Special education teachers must be given enough support

The Dyslexia Association of Singapore (DAS) acknowledges that supporting children with special needs can be challenging (Professionals working with special needs kids face burnout: Poll; April 25).

Several studies have revealed a higher attrition rate among special education teachers than general education teachers. When reviewing the possible reasons for this, the lack of proper staff development training and support from administrators often surface.

It is important for special education teachers to be supported with adequate and appropriate training to deal with the pressures they face.

Research on training for teachers and pre-service teachers often highlights the positive influence of mentoring. In recent years, coaching too has gained prominence in helping teachers of varied experience levels advance in their roles.

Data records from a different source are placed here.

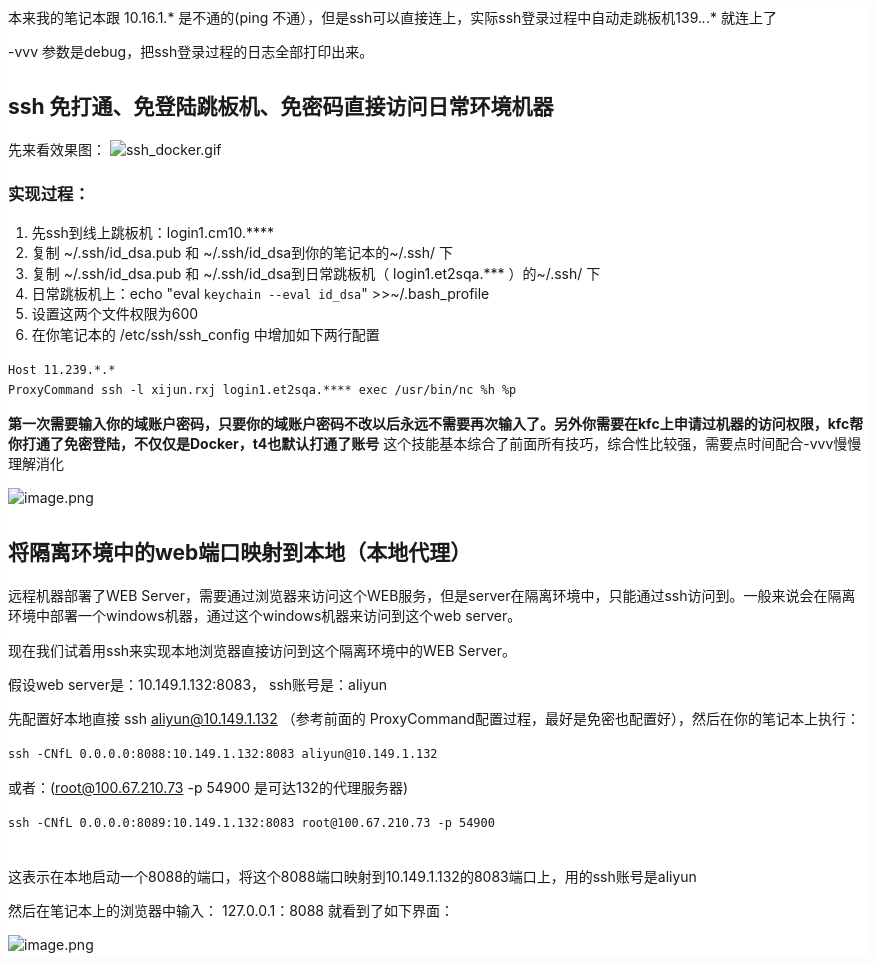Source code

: 本来我的笔记本跟 10.16.1.* 是不通的(ping 不通），但是ssh可以直接连上，实际ssh登录过程中自动走跳板机139.*.*.* 就连上了

-vvv 参数是debug，把ssh登录过程的日志全部打印出来。

## ssh 免打通、免登陆跳板机、免密码直接访问日常环境机器

先来看效果图：
![ssh_docker.gif](http://ata2-img.oss-cn-zhangjiakou.aliyuncs.com/0d6bc0800b3dc8b8988f6cb7ab410010.gif)

### 实现过程：

1.  先ssh到线上跳板机：login1.cm10.****
1.  复制 ~/.ssh/id_dsa.pub 和 ~/.ssh/id_dsa到你的笔记本的~/.ssh/ 下
1.  复制 ~/.ssh/id_dsa.pub 和 ~/.ssh/id_dsa到日常跳板机（ login1.et2sqa.*** ）的~/.ssh/ 下
1.  日常跳板机上：echo "eval `keychain --eval id_dsa`" >>~/.bash_profile
1.  设置这两个文件权限为600
1.  在你笔记本的 /etc/ssh/ssh_config 中增加如下两行配置

```
Host 11.239.*.*
ProxyCommand ssh -l xijun.rxj login1.et2sqa.**** exec /usr/bin/nc %h %p
```

**第一次需要输入你的域账户密码，只要你的域账户密码不改以后永远不需要再次输入了。另外你需要在kfc上申请过机器的访问权限，kfc帮你打通了免密登陆，不仅仅是Docker，t4也默认打通了账号**
这个技能基本综合了前面所有技巧，综合性比较强，需要点时间配合-vvv慢慢理解消化

![image.png](http://ata2-img.oss-cn-zhangjiakou.aliyuncs.com/b4e460a501c21eac1e4104b9324910d3.png)

## 将隔离环境中的web端口映射到本地（本地代理）

远程机器部署了WEB Server，需要通过浏览器来访问这个WEB服务，但是server在隔离环境中，只能通过ssh访问到。一般来说会在隔离环境中部署一个windows机器，通过这个windows机器来访问到这个web server。

现在我们试着用ssh来实现本地浏览器直接访问到这个隔离环境中的WEB Server。

假设web server是：10.149.1.132:8083， ssh账号是：aliyun

先配置好本地直接 ssh aliyun@10.149.1.132 （参考前面的 ProxyCommand配置过程，最好是免密也配置好），然后在你的笔记本上执行：

```
ssh -CNfL 0.0.0.0:8088:10.149.1.132:8083 aliyun@10.149.1.132

```

或者：(root@100.67.210.73 -p 54900 是可达132的代理服务器)

```
ssh -CNfL 0.0.0.0:8089:10.149.1.132:8083 root@100.67.210.73 -p 54900


```

这表示在本地启动一个8088的端口，将这个8088端口映射到10.149.1.132的8083端口上，用的ssh账号是aliyun

然后在笔记本上的浏览器中输入： 127.0.0.1：8088 就看到了如下界面：

![image.png](https://ata2-img.cn-hangzhou.oss-pub.aliyun-inc.com/1acbd09b4b45dbd478ddabc0e001a15e.png)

In addition to formal training, DAS invests in providing our educational therapists with ongoing mentoring and coaching. Besides learning from others, our educational therapists are also groomed to enhance their knowledge and skills by acting as buddies for newer teachers.

Such developmental support, coupled with the option to decide on their desired areas of development and training, resonates with our educational therapists' sense of purpose and passion to contribute.

It has helped DAS significantly in keeping our staff.

Studies have also cautioned employers against being complacent and relying only on providing upgrading opportunities to teachers.

It is vital for teachers, especially those in special education, to feel heard and be encouraged to promote their well-being. A job satisfaction survey of our teaching staff received a high response rate, underscoring the importance of job satisfaction.

Many stress factors can make special education teachers feel burnt out and disempowered, including a heavy load of paperwork, lack of preparatory time, the increasing complexity of learning, behavioural challenges in the classroom and rising expectations of student outcomes.

To help them overcome these challenges, organisations must consistently provide sufficient training and support.